## [Written request 1]
Duplicate, word for word, the lines of the records running from the one containing "family: Cornaceae" through the one containing "family: Hylidae".

## [Passage to read]
▼▼▼
Is The Economy Leaving Your Tech Dept. Behind?

For Paul Zazzera, chief information officer at Time Inc., 2004’s technology budget is going to look a lot like 2003’s: Flat.

Zazzera’s budget, which serves the flagship magazine division at sprawling media giant Time Warner, will feature a few high-priority projects such as updating Time’s classified-advertising system. Whether he undertakes a lot of other projects depends on how the economy breaks.

“High-priority things will get funding no matter what, but things like updating our financial and human-resources systems, which will save money in the long run, are viewed as discretionary because they are an expense short-term,” says Zazzera.

So Zazzera isn’t counting his projects before the economy hatches. And he isn’t alone.

Like other colleagues gathered at the Society of Information Management’s SIMposium 2003 conference last month in New York, he expects business to pick up in 2004—but gradually. He is wary of data showing the U.S. economy recovering in any sort of speedy fashion.

After three years of budget cuts and adjusting to “business alignment” with their chief financial officers, technology executives aren’t about to become too optimistic.

According to a Merrill Lynch survey of 50 CIOs at Fortune 1000 companies and government agencies, technology budgets should end 2003 up 3% over 2002, with any material gains delayed until the second half of 2004, if not 2005. The survey, taken in late September, shows budgets barely outpacing inflation, which for the past year is a hair more than 2%.

Indeed, all 10 technology executives interviewed by Baseline for this story expect their technology budgets will grow less than 5% in 2004. Those compiling wish lists are buried under more-pressing needs such as cutting costs and integrating existing applications. Even so, it may pay to think ahead.

“It’s tough to do, but some projects need to get done no matter what the sales are,” says George Rimnac, vice president and chief technologist for Lake Forest, Ill.-based distributor W.W. Grainger, which is installing SAP customer-relationship software. “There’s an opportunity to make investments now so you’ll be ready to strike when the economy picks up.”

Georgia State University information systems management professor Ephraim McLean says executives are traditionally slow to believe a recession is really over. That reluctance may be due in part to economists who proclaimed this downturn was history in 2002, when the Gross Domestic Product rose 2.2% and 3.3% in the second and third quarters, respectively. Now, technology executives are likely to wait until they see a string of good quarters before taking on new spending.

The trick will be not waiting too long.

The Gross Domestic Product surged 7.2% to $9.8 trillion on a seasonally adjusted annualized basis in the third quarter of 2003, according to Commerce Department statistics released Thursday. That sum is the fastest growth since the first quarter of 1984 when GDP was 9%. Meanwhile, weekly jobless claims trended down last month albeit slowly and the University of Michigan’s consumer-sentiment index inched up to 89.4 in mid-October from 87.7 in mid-September.

“Growth should pick up in the economy over the next year-and-a-half or so, enough to spur companies to hire,” says Gus Faucher, senior economist at

One example: IBM, a beneficiary of renewed technology spending. The computer-services giant reported net income gained 90% to $4.87 billion on revenue of $63.2 billion for the nine months ended Sept. 30, compared to the same period a year ago. Now it hopes to add 10,000 jobs next year in services, middleware and Linux divisions. IBM ended 2002 with 315,000 employees.
▲▲▲
## [Written request 2]
According to the article on technology budgets, by what percentage did the Gross Domestic Product surge in the third quarter of 2003?

(Dataset rows)
▼▼▼
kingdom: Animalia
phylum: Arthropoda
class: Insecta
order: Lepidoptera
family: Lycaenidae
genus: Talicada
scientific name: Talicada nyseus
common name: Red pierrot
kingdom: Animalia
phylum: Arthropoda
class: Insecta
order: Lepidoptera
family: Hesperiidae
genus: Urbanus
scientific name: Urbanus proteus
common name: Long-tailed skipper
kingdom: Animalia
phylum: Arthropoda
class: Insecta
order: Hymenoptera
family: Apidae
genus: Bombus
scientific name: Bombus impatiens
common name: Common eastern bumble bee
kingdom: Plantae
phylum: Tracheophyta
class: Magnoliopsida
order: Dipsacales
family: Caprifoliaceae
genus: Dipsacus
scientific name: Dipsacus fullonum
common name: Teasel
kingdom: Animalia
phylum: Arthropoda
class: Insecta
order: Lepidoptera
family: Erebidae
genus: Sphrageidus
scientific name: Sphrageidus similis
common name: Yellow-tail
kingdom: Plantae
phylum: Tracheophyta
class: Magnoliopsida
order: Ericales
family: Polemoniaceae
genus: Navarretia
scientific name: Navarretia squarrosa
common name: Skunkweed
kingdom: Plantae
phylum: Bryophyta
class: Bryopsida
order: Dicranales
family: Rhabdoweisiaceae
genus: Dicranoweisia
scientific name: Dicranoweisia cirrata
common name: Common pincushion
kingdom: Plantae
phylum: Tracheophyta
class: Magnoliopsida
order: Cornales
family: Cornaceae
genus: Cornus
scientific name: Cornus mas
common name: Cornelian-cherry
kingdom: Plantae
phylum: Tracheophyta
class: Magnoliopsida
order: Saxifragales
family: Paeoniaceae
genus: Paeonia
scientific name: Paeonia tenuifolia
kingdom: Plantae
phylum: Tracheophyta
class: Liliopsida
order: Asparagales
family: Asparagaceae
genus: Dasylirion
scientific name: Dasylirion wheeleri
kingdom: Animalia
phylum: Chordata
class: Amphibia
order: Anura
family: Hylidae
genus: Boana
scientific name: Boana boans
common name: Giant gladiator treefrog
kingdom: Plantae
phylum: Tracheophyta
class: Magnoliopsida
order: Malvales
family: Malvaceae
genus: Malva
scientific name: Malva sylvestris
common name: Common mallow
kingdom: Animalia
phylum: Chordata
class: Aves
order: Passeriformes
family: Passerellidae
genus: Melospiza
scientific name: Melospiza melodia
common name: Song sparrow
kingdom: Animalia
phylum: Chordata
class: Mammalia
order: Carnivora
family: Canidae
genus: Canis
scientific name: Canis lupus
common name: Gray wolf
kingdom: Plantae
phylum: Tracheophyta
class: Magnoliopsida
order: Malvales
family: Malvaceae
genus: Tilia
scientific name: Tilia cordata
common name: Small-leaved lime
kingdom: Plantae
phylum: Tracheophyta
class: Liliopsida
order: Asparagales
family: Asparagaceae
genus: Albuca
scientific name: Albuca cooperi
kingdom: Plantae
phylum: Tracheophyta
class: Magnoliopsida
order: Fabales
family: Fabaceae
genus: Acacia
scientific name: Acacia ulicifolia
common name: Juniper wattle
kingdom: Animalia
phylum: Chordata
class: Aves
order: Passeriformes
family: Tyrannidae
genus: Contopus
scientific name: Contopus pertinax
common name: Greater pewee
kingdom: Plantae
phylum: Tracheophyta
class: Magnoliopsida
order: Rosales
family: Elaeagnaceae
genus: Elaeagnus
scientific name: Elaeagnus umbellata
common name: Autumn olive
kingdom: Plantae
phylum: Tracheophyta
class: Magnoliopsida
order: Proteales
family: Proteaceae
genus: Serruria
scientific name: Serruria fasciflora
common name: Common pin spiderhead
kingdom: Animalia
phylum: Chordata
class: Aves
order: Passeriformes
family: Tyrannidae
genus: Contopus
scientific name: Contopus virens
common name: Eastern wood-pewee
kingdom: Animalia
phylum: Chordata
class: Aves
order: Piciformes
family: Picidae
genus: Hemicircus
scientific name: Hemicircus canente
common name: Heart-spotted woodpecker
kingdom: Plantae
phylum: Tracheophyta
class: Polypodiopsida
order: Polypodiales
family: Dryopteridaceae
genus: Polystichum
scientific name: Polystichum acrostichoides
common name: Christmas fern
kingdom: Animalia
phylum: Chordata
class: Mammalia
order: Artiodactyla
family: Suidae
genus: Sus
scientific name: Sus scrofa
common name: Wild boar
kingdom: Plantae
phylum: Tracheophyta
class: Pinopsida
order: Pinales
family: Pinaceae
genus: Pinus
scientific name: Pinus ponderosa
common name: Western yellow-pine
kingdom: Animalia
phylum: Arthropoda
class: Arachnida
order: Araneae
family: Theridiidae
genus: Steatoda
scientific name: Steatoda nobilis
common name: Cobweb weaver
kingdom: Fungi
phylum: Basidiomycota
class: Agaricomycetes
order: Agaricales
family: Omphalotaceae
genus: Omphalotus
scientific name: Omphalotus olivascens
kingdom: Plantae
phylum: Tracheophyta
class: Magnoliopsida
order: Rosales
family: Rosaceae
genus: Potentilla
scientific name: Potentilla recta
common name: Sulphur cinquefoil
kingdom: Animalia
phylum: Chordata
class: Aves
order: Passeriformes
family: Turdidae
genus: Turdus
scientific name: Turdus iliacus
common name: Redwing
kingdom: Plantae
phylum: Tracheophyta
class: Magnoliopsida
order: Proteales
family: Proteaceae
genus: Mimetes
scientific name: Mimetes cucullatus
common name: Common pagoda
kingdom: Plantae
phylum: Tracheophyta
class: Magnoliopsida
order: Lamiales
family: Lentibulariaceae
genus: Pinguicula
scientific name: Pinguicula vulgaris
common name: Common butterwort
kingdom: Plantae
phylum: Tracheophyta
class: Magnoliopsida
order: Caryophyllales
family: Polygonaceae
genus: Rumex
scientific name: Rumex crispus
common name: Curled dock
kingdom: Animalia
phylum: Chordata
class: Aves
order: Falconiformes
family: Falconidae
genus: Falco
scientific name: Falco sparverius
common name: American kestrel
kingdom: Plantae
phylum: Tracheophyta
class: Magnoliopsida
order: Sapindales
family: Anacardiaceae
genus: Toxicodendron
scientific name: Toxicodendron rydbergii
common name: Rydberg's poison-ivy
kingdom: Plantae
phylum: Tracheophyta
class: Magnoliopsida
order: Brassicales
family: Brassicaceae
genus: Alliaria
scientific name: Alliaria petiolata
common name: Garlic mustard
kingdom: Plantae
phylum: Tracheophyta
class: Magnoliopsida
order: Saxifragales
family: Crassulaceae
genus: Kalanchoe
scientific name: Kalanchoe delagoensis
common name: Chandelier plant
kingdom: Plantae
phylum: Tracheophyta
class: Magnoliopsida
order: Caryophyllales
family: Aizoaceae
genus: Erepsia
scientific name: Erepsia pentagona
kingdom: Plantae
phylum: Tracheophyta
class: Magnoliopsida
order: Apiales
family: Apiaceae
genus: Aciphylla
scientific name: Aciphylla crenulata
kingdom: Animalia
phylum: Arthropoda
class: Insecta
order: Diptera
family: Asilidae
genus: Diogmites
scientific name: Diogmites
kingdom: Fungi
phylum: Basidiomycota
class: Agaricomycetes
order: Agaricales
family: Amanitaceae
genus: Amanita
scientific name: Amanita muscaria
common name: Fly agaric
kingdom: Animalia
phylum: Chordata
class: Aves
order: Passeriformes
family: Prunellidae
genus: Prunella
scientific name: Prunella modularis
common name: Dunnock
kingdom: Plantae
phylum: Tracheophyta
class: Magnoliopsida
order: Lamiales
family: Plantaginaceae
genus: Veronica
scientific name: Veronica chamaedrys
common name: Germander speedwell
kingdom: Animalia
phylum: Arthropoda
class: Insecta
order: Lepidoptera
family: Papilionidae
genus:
▲▲▲
## [Full response 1]
family: Cornaceae
genus: Cornus
scientific name: Cornus mas
common name: Cornelian-cherry
kingdom: Plantae
phylum: Tracheophyta
class: Magnoliopsida
order: Saxifragales
family: Paeoniaceae
genus: Paeonia
scientific name: Paeonia tenuifolia
kingdom: Plantae
phylum: Tracheophyta
class: Liliopsida
order: Asparagales
family: Asparagaceae
genus: Dasylirion
scientific name: Dasylirion wheeleri
kingdom: Animalia
phylum: Chordata
class: Amphibia
order: Anura
family: Hylidae

## [Full response 2]
7.2%